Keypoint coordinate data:
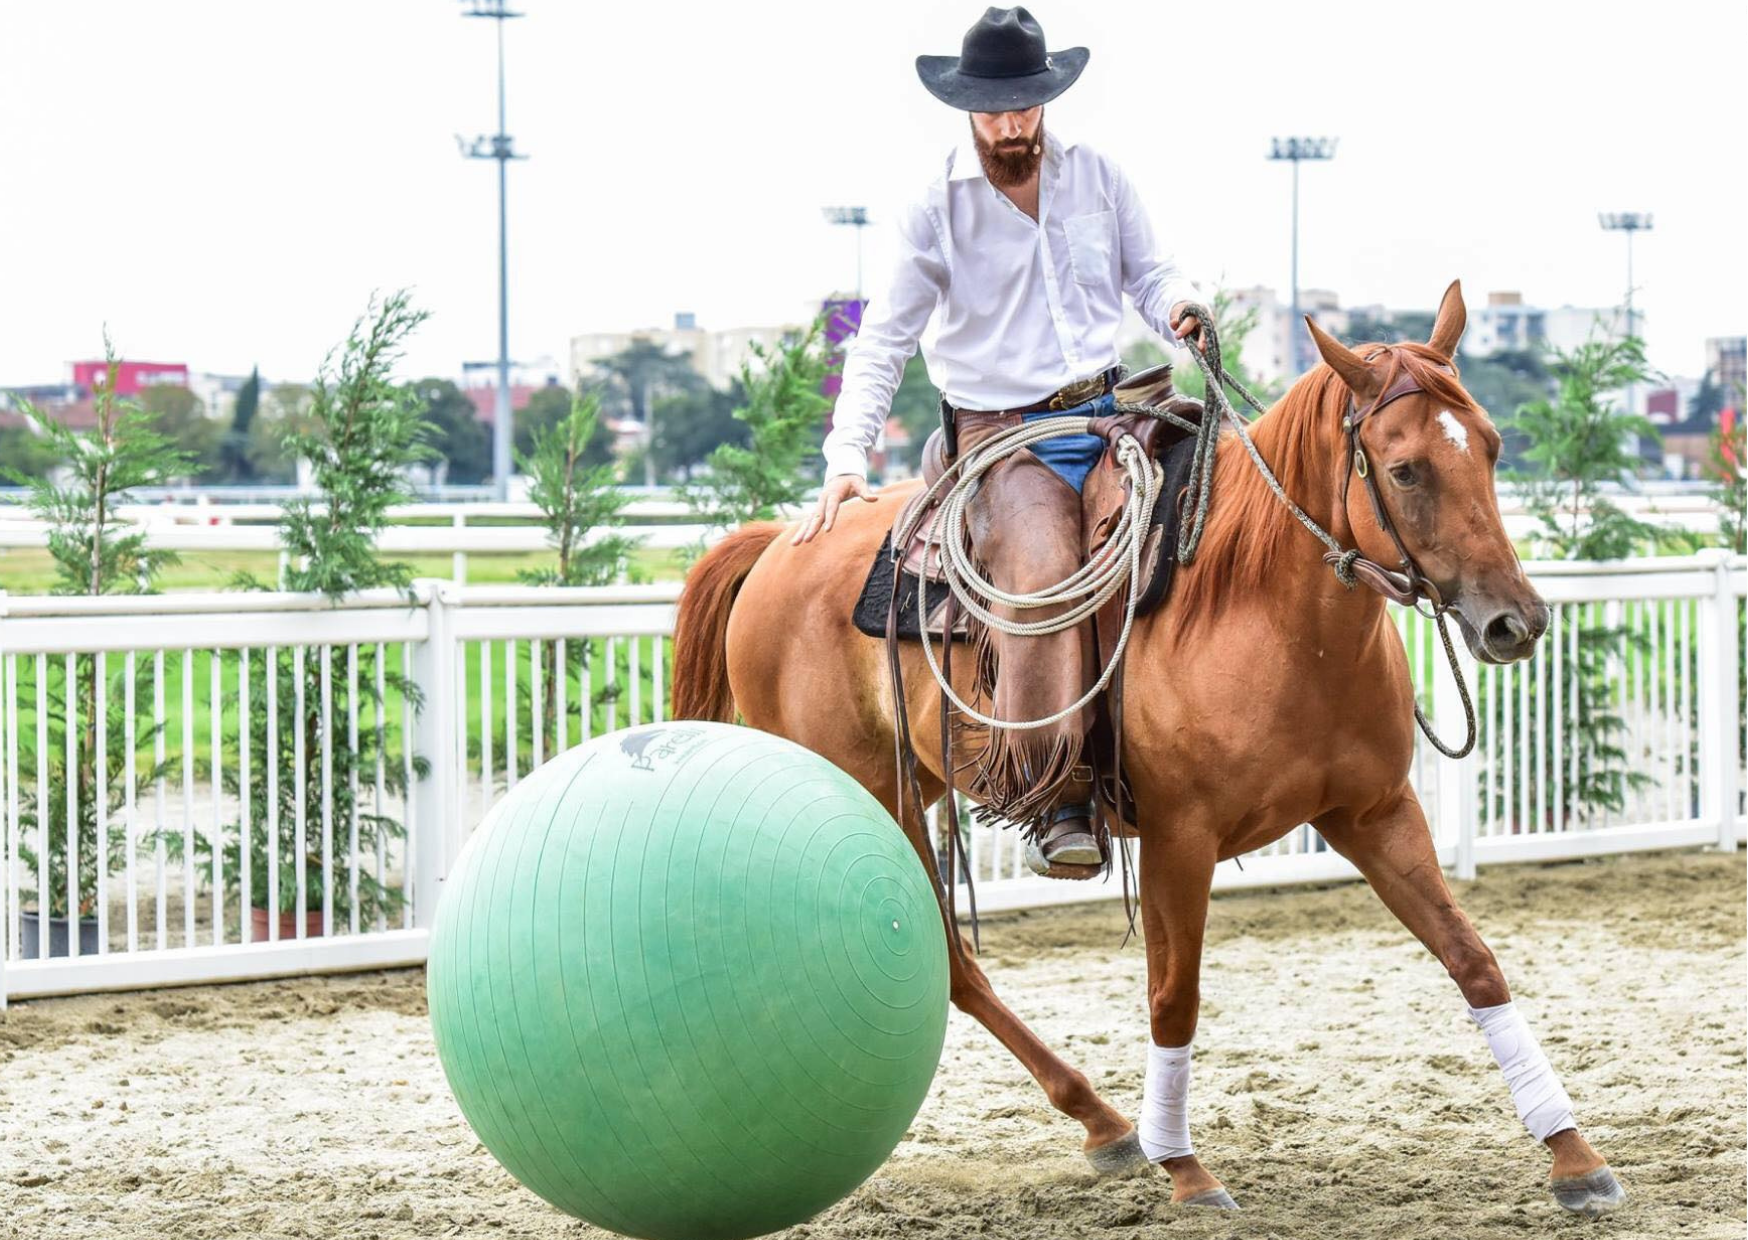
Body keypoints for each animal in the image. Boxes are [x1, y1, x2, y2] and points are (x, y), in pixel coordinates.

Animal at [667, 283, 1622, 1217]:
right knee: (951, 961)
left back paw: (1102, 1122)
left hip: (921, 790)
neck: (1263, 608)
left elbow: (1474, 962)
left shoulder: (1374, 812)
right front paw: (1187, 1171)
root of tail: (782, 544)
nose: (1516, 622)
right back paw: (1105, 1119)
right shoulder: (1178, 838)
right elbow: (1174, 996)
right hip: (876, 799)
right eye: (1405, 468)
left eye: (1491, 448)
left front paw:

TASK TO COMPLETE:
Retype the data above exactly, dropping every picture.

RESPONSE AREA:
Body keypoints for each animal in the image. Boxes are [x1, y1, x2, y2] and points are (x, y), in pixel coordinates.

Animal at [667, 283, 1622, 1217]:
right knee: (951, 961)
left back paw: (1102, 1122)
left hip: (921, 790)
neck: (1263, 608)
left elbow: (1474, 962)
left shoulder: (1374, 812)
right front paw: (1187, 1171)
root of tail: (782, 544)
nose: (1516, 622)
right back paw: (1105, 1119)
right shoulder: (1178, 838)
right elbow: (1174, 996)
right hip: (876, 799)
right eye: (1405, 468)
left eye: (1491, 448)
left front paw:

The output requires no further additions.